-- Opening Marker --

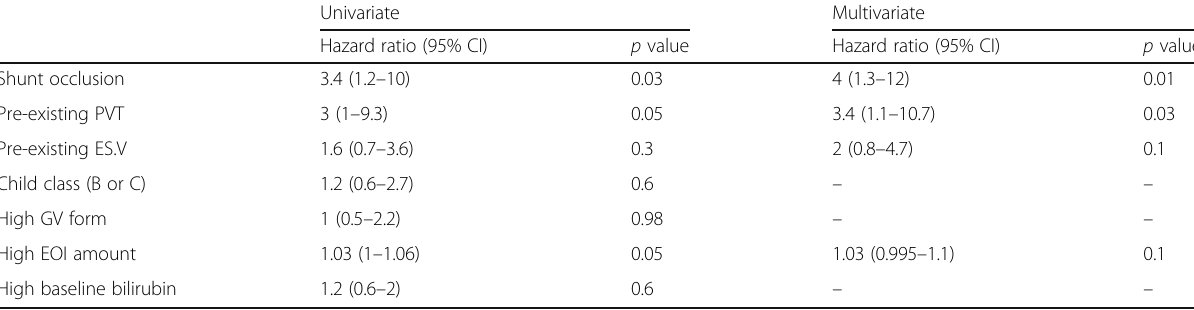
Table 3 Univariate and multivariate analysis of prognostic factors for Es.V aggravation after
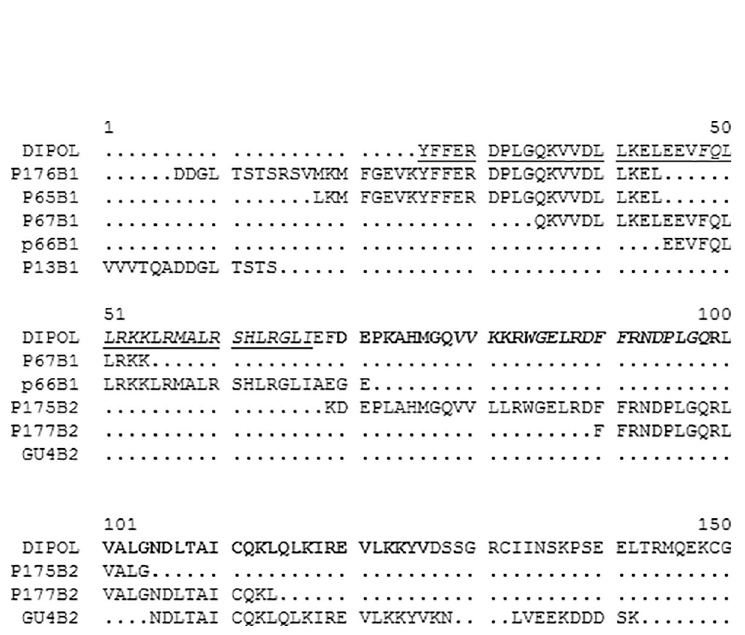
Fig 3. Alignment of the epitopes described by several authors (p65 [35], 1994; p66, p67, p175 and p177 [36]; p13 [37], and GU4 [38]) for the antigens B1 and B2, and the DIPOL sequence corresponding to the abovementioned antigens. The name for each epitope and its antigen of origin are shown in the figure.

-- Closing Marker --
-- Opening Marker --

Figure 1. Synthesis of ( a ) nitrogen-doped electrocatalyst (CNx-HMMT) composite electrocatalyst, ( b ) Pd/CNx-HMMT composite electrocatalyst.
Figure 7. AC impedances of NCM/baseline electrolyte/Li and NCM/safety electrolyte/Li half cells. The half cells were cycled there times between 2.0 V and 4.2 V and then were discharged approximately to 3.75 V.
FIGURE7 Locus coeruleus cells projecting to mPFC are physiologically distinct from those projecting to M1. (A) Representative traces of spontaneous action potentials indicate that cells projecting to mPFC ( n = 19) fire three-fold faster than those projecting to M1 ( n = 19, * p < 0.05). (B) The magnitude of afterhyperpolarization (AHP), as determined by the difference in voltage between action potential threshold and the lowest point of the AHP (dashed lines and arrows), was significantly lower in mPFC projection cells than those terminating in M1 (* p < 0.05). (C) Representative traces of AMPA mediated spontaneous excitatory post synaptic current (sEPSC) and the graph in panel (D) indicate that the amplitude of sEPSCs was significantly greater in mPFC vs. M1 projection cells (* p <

-- Closing Marker --
-- Opening Marker --

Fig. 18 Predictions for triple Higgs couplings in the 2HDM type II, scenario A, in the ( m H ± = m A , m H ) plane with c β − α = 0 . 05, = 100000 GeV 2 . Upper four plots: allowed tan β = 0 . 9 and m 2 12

-- Closing Marker --

YOUR GOAL - Of the entries above, repeat exactly the lines between the line with "Figure 1. Synthesis" and the line with "FIGURE7 Locus coeruleus", inclusive, and no others.

ANSWER SECTION -
Figure 1. Synthesis of ( a ) nitrogen-doped electrocatalyst (CNx-HMMT) composite electrocatalyst, ( b ) Pd/CNx-HMMT composite electrocatalyst.
Figure 7. AC impedances of NCM/baseline electrolyte/Li and NCM/safety electrolyte/Li half cells. The half cells were cycled there times between 2.0 V and 4.2 V and then were discharged approximately to 3.75 V.
FIGURE7 Locus coeruleus cells projecting to mPFC are physiologically distinct from those projecting to M1. (A) Representative traces of spontaneous action potentials indicate that cells projecting to mPFC ( n = 19) fire three-fold faster than those projecting to M1 ( n = 19, * p < 0.05). (B) The magnitude of afterhyperpolarization (AHP), as determined by the difference in voltage between action potential threshold and the lowest point of the AHP (dashed lines and arrows), was significantly lower in mPFC projection cells than those terminating in M1 (* p < 0.05). (C) Representative traces of AMPA mediated spontaneous excitatory post synaptic current (sEPSC) and the graph in panel (D) indicate that the amplitude of sEPSCs was significantly greater in mPFC vs. M1 projection cells (* p <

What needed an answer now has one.